Al instante, el sargento le trajo una silla. Andrei se sentó a horcajadas y miró a su alrededor. Con los militares, todo estaba en orden. Allí estaban los tres bidones con el agua potable. Las cajas de latas de conservas y las galletas para el desayuno del día siguiente también estaban allí. Y la caja con el tabaco. La pistola del sargento, limpia y brillante, reposaba sobre la mesa. En el cubículo el aire era pesado, masculino, de campaña. Andrei se agarró al respaldo de la silla.

— ¿Qué hay mañana para el desayuno, sargento? — preguntó.

— Lo de siempre, señor consejero — respondió Fogel con asombro.

— Trate de inventar algo nuevo, que no sea lo de siempre — dijo Andrei —. No sé, digamos que gachas de arroz con azúcar… ¿Quedan frutas en conserva?

— Sí, podría ser gachas de arroz con ciruelas pasas — propuso el sargento.

— Que sea con ciruelas pasas… Por la mañana, deles doble ración de agua. Y media tableta de chocolate… ¿Aún tenemos chocolate?

— Queda un poquito — dijo el sargento, no muy satisfecho.

— Pues deles un poco… Los cigarrillos, ¿qué, es la última caja?

— Exactamente.

— Pues no podemos hacer nada. Mañana, como siempre, y a partir de pasado mañana, reduzca la cuota… Ah, se me olvidaba. Desde hoy, y hasta nuevo aviso, doble ración de agua para el coronel.

— Quisiera informarle… — comenzó el sargento.

— Lo sé — lo interrumpió Andrei —. Diga que es por orden mía.

— A la orden… Como mande el señor consejero. ¡Anástasis! ¿Adonde vas?

Andrei se volvió. En el pasillo, balanceándose sobre unas piernas vacilantes y con la mano apoyada en la pared, estaba un soldado medio dormido, en calzoncillos y con botas.

— Perdone, señor sargento… — balbuceó. Era obvio que no se daba cuenta de nada. Al instante, pegó las manos a los lados de las piernas —. ¡Permiso para ir al retrete, señor sargento!

— ¿Le hace falta papel?

— De ninguna manera. — El soldado hizo un sonido con los labios y arrugó la cara —. Tengo… — Mostró una hoja arrugada que llevaba en la mano, seguramente de los archivos de Izya —. Permiso para retirarme.
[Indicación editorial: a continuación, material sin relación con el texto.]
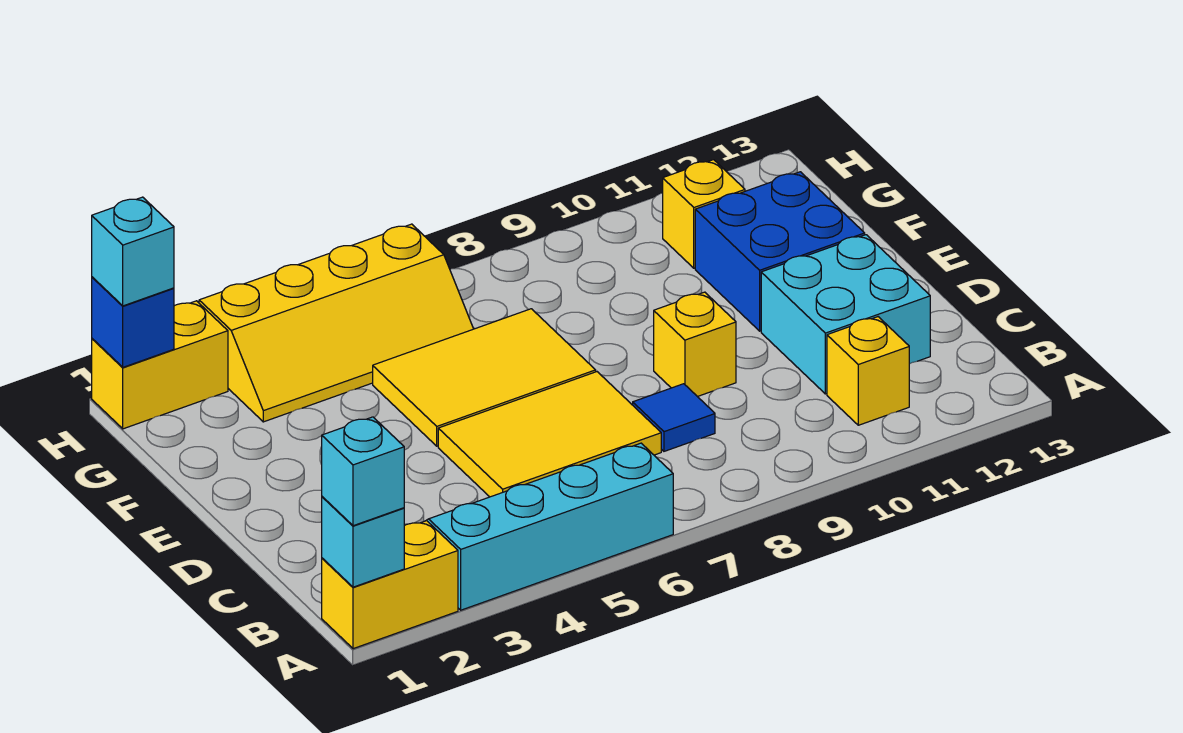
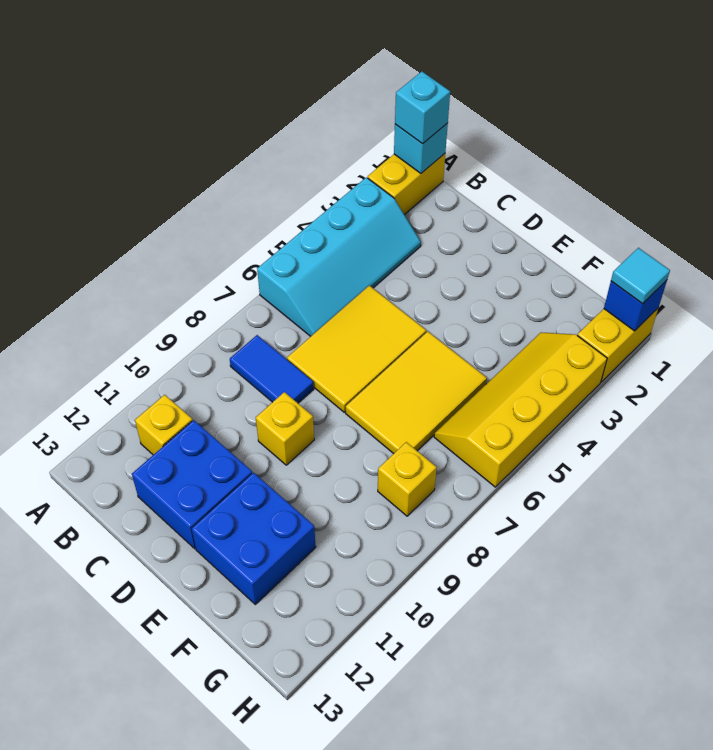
blue tile C8 level 1 -> blue tile B8:C8 level 1
cyan brick C11:D12 level 1 -> blue brick C11:D12 level 1
yellow brick G11 level 1 -> yellow brick G8 level 1
cyan brick H1 level 3 -> cyan tile H1 level 3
— Vaya… Le pido mil perdones, señor consejero. Se pasan toda la noche yendo al retrete. Y a veces no llegan, se lo hacen encima. Antes, al menos el permanganato ayudaba un poco, pero ahora no hay nada que sirva… ¿Quiere el señor consejero revisar los puestos de guardia?

— No — dijo Andrei, poniéndose de pie.

— ¿Debo acompañarlo?

— No. Quédese aquí.

Andrei salió nuevamente al vestíbulo. Allí también había mucho calor, pero apestaba menos. Sin hacer el menor ruido, el Mudo apareció a su lado. Se oía al soldado Anástasis un piso más arriba, tropezando y mascullando algo entre dientes.

«No va a llegar al retrete, se lo hará en el suelo», comprendió Andrei con asco.

— Pues, nada — se dirigió al Mudo, hablando a media voz —. Veamos cómo viven los civiles.

Atravesó el vestíbulo y empujó la puerta del piso de enfrente. Allí también el aire olía a ejército en campaña, pero no existía el orden militar. La llamita de la lámpara del pasillo apenas iluminaba los instrumentos, tirados de cualquier manera en sus fundas de loneta, entremezclados con armas, mochilas sucias medio abiertas, tazas y platos de campaña abandonados junto a la ventana, Andrei tomó la lámpara, entró en la habitación más cercana y enseguida pisó un zapato.

Allí dormían los choferes, desnudos, sudados, desmadejados sobre una lona arrugada. Ni siquiera habían puesto sábanas. Aunque con toda seguridad las sábanas estarían más sucias que cualquier lona. De repente, uno de los choferes se movió, se sentó con los ojos cerrados y se rascó los hombros con furia.

— Vamos de cacería y no al baño… — balbuceó —. De cacería, ¿te das cuenta? El agua es amarilla. Bajo la nieve, amarilla, ¿entiendes? — Aún no había terminado de hablar cuando su cuerpo quedó fláccido y cayó de costado sobre la lona.